Wie ein Grundeinkommen durchsetzen?
Das Kerngeschäft der Gewerkschaften ist der Kampf um höhere Löhne. Daher
will das Kapital unter den Bedingungen des neoliberalen Kapitalismus zur
Profitmaximierung den über hundert Jahren erkämpften Einfluss der
Gewerkschaften zurückdrängen. Die Forderung nach einem Grundeinkommen stärkt
dagegen die Gewerkschaften, deren Verhandlungsmacht durch wachsende
Arbeitslosigkeit und Prekarisierung geschwächt wird.

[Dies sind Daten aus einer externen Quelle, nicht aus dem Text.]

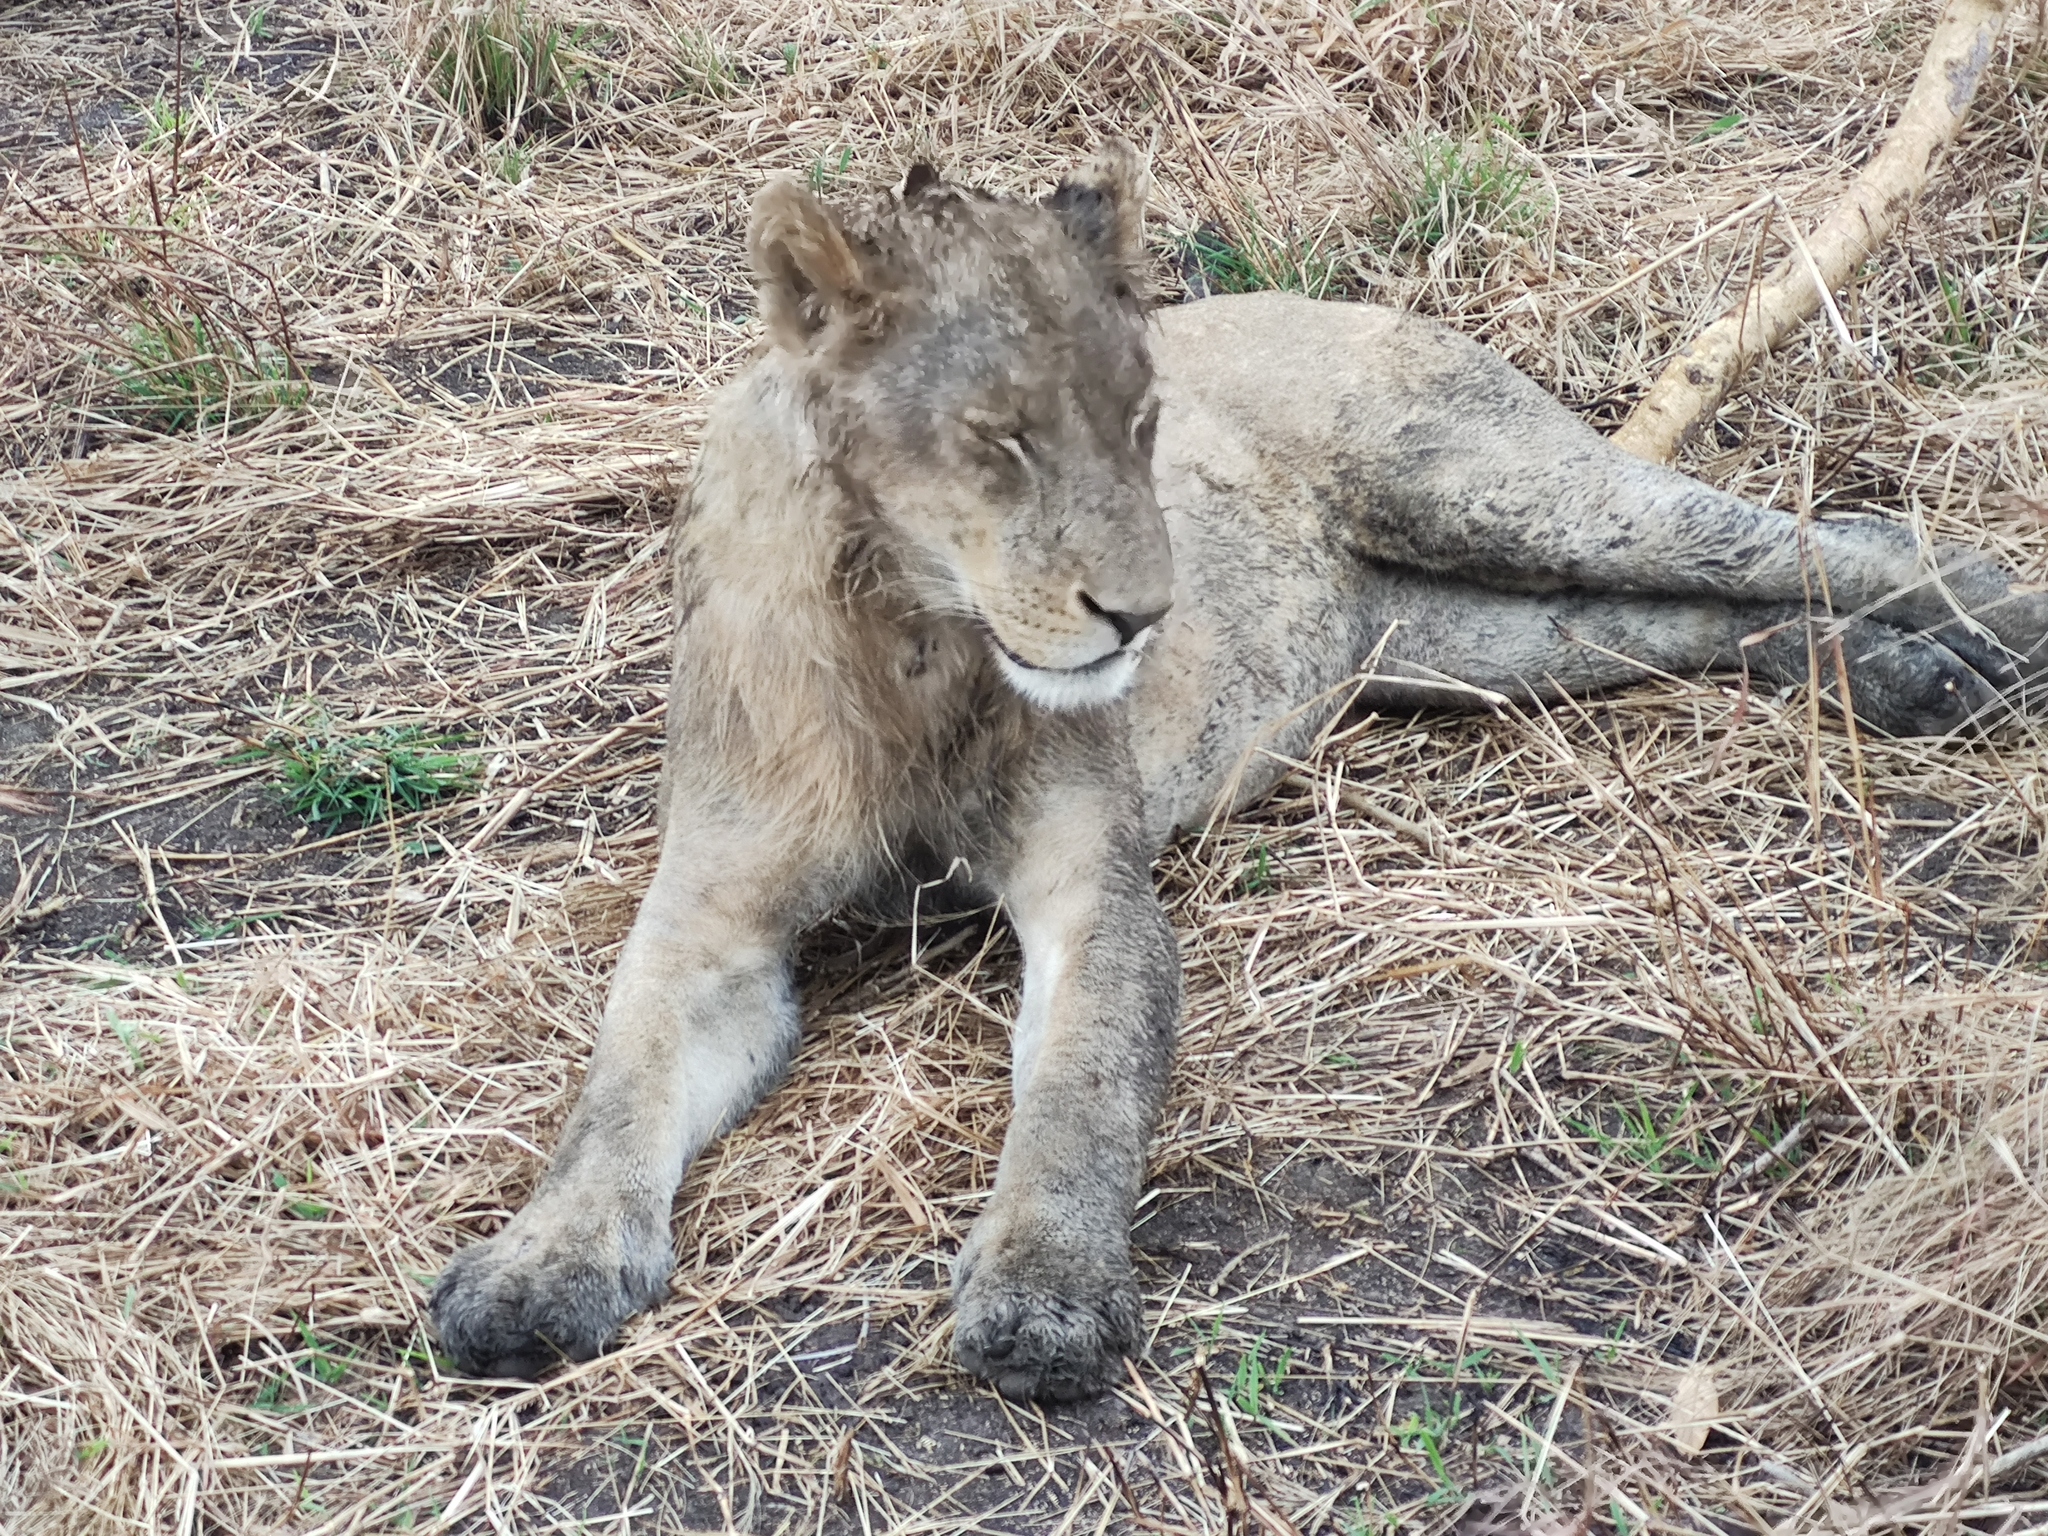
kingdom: Animalia
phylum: Chordata
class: Mammalia
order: Carnivora
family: Felidae
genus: Panthera
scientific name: Panthera leo
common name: Lion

Ein Grundeinkommen ist kein fertiges Rezept, sondern eine Orientierung, zu
welcher ein entsprechender Diskussionsprozess, verbunden mit einer ideologischen
Auseinandersetzung mit der neoliberalen Marktlogik, notwendig ist. Bislang ist
das Wissen über die Bedeutung jedoch viel zuwenig verankert und daher noch
nicht mehrheitsfähig. Dieser Prozess beginnt mit einer entschiedenen
Zurückweisung von Lohndruck, Sozialabbau und Privatisierung der öffentlichen
Daseinsvorsorge und der Erhaltung und des Ausbaus sozialer Rechte und der
öffentlichen Grundversorgung.
In einer von einem gnadenlosen Standortwettbewerb des Kapitals bestimmten
globalisierten Welt werden einzelstaatliche Lösungen immer weniger möglich. So
wie die Abwehr der Angriffe auf soziale Errungenschaften zunehmend eine
verstärkte internationale Kooperation von Gewerkschaften, Sozialbewegungen und
Linksparteien erfordert, ist auch die Durchsetzung sozialer Rechte wie eines
Grundeinkommens in wachsendem Maße nur als internationale Bewegung möglich.
Die Debatte über ein bedingungsloses und existenzsicherndes Grundeinkommen ist
daher als Teil einer nationalen wie internationalen Bewegung zu verstehen.
Was kann ein Grundeinkommen nicht leisten?
Das kapitalistische Wirtschafts- und Gesellschaftssystem basiert auf dem
Verhältnis zwischen Lohnarbeit und Kapital. Ein Grundeinkommen hebt die
kapitalistischen Eigentumsverhältnisse und das Verhältnis von Lohnarbeit und
Kapital nicht auf. Es stellt nur eine modifizierte und den heutigen
Entwicklungen angepasste Form der Umverteilung des in der Produktion
geschaffenen Mehrwerts dar.
Somit handelt es sich dabei um eine soziale Reform, ein Grundeinkommen allein
bedeutet noch keine revolutionäre Veränderung. Es gilt, was für jede soziale
Verbesserung gilt: In der Auseinandersetzung mit dem kapitalistischen System
können die Kräfte zu seiner Überwindung wachsen. Die grundsätzliche
Infragestellung des kapitalistischen Systems und das Ziel seiner Überwindung in
Richtung einer gerechteren Gesellschaft bleiben für die KPÖ unabhängig von
einem auch unter kapitalistischen Verhältnissen möglichen Grundeinkommen
aufrecht. Die Utopie einer anderen, sozial gerechteren Gesellschaft würde
jedoch durch ein Grundeinkommen einen wichtigen Impuls erhalten.